**Problem statement**
Return only the lines from the top of the data down to the one that holds "middle dip: (160, 180)", both included, without any pictures.
** Opening Given records block **
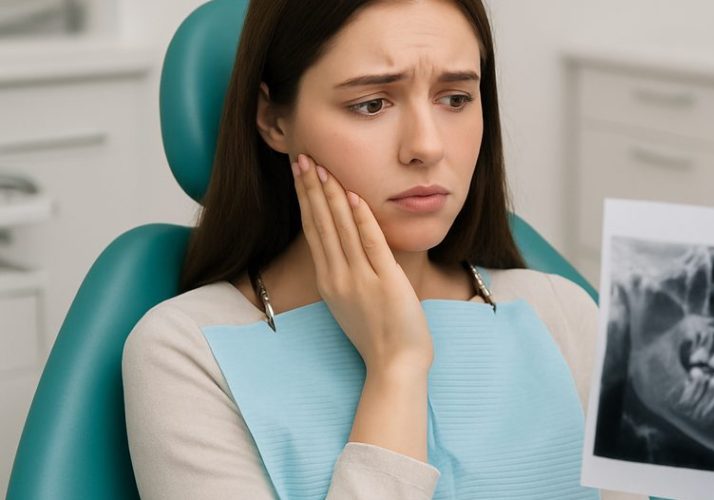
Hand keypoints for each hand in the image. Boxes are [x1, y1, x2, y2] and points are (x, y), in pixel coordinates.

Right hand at [293, 154, 432, 375]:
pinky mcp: (384, 282)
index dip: (307, 199)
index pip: (314, 231)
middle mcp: (338, 277)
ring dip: (331, 195)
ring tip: (321, 166)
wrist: (395, 366)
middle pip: (321, 224)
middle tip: (302, 157)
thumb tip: (347, 251)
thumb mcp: (353, 303)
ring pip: (341, 229)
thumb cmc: (380, 337)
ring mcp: (360, 280)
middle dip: (311, 188)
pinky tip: (354, 196)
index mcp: (329, 281)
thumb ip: (347, 276)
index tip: (301, 174)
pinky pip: (371, 245)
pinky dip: (362, 219)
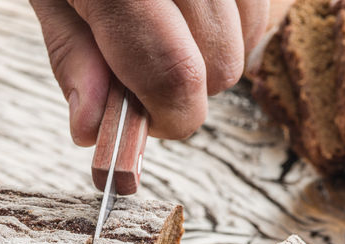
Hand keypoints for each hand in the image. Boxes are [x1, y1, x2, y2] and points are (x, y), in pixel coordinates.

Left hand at [29, 0, 269, 144]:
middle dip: (188, 85)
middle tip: (151, 58)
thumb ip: (73, 55)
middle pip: (222, 68)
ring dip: (217, 49)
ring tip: (176, 15)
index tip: (148, 123)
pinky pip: (270, 6)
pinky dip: (242, 16)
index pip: (174, 74)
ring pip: (253, 40)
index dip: (168, 118)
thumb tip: (91, 130)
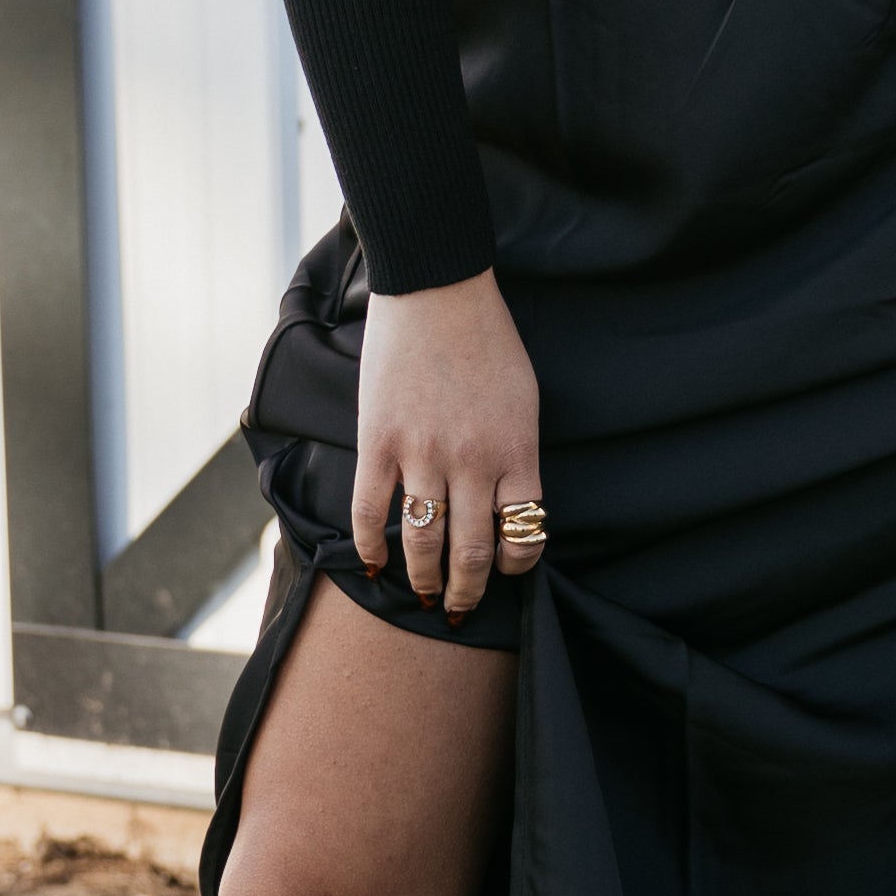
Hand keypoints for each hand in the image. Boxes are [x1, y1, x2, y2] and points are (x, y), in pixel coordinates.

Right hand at [353, 268, 544, 618]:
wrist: (436, 288)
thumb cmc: (488, 339)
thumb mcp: (523, 400)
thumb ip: (516, 453)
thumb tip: (506, 504)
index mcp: (517, 450)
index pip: (526, 534)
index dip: (516, 566)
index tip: (505, 571)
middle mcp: (473, 462)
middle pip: (471, 554)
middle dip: (465, 592)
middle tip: (457, 607)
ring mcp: (422, 454)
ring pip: (422, 544)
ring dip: (422, 580)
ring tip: (421, 594)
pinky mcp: (378, 441)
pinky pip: (370, 512)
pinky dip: (369, 548)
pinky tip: (372, 564)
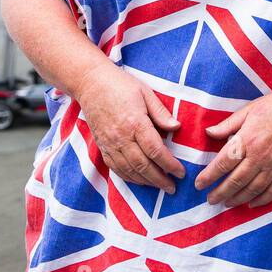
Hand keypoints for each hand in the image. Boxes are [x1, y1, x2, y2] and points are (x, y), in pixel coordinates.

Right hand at [75, 62, 183, 192]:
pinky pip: (116, 168)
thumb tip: (177, 127)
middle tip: (173, 188)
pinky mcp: (102, 147)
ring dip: (146, 182)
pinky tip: (140, 181)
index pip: (155, 150)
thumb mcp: (145, 92)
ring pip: (129, 171)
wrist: (90, 84)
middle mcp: (121, 137)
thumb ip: (161, 112)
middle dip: (160, 180)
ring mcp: (110, 144)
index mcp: (135, 122)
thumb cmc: (121, 85)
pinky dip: (129, 178)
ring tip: (160, 187)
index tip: (181, 173)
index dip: (170, 165)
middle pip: (143, 166)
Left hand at [195, 89, 271, 207]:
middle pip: (236, 181)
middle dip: (220, 193)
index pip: (223, 163)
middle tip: (210, 200)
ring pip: (253, 189)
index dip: (209, 176)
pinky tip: (252, 204)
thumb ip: (229, 124)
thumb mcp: (250, 109)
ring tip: (226, 203)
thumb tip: (209, 133)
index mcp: (247, 139)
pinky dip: (262, 200)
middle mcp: (260, 156)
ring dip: (238, 199)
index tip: (199, 185)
** Closing Given records block **
**Task result**
Hand keypoints for each hand in the image. Boxes are [x1, y1, x2, y2] and points are (x, y), in pixel coordinates.

Right hand at [293, 154, 432, 375]:
pinky mcp: (384, 282)
index dip: (307, 199)
index pip: (314, 231)
middle mcp: (338, 277)
ring dip: (331, 195)
ring tip: (321, 166)
wrist: (395, 366)
middle pip: (321, 224)
middle tip: (302, 157)
thumb tip: (347, 251)
thumb mcp: (353, 303)
ring pip: (341, 229)
thumb cmc: (380, 337)
ring mcp: (360, 280)
middle dip: (311, 188)
pinky tip: (354, 196)
index mcp: (329, 281)
thumb ip: (347, 276)
index tip: (301, 174)
pinky pip: (371, 245)
pinky dip: (362, 219)
Hand keypoints for each hand in the image. Boxes are [x1, y1, x2, y2] and points are (x, y), in pixel coordinates.

Left hand at [29, 0, 269, 144]:
middle dip: (188, 85)
middle tip: (151, 58)
thumb ip: (73, 55)
middle pip: (222, 68)
ring dip: (217, 49)
ring tip: (176, 15)
index tip: (148, 123)
pinky pip: (270, 6)
pinky dip: (242, 16)
index pip: (174, 74)
ring pip: (253, 40)
index dip: (168, 118)
thumb tip: (91, 130)
Hand keypoints for each hand in the image. Boxes are [x1, y1, x2, y2] and points are (x, y), in pixel coordinates.

Right hand at [353, 268, 544, 618]:
wrist: (436, 288)
thumb cmc: (488, 339)
thumb mcp: (523, 400)
thumb ip: (516, 453)
thumb tip: (506, 504)
index mcp: (517, 450)
index pip: (526, 534)
index dip: (516, 566)
index tip: (505, 571)
middle mcp: (473, 462)
middle pip: (471, 554)
middle dip: (465, 592)
middle tip: (457, 607)
ring mcp: (422, 454)
ring pip: (422, 544)
ring dip: (422, 580)
ring tip: (421, 594)
pinky mcp: (378, 441)
pinky pip: (370, 512)
pinky dip: (369, 548)
pinky tip: (372, 564)
Hand keypoints for each hand in the image. Boxes are [x1, y1, x2, y2] and points are (x, y), in pixel coordinates.

Right hand at [75, 62, 183, 192]:
pinky pip: (116, 168)
thumb tip: (177, 127)
middle tip: (173, 188)
pinky mcp: (102, 147)
ring dip: (146, 182)
pinky tip: (140, 181)
index pip: (155, 150)
thumb mcp: (145, 92)
ring pip: (129, 171)
wrist: (90, 84)
middle mcp: (121, 137)
thumb ip: (161, 112)
middle dip: (160, 180)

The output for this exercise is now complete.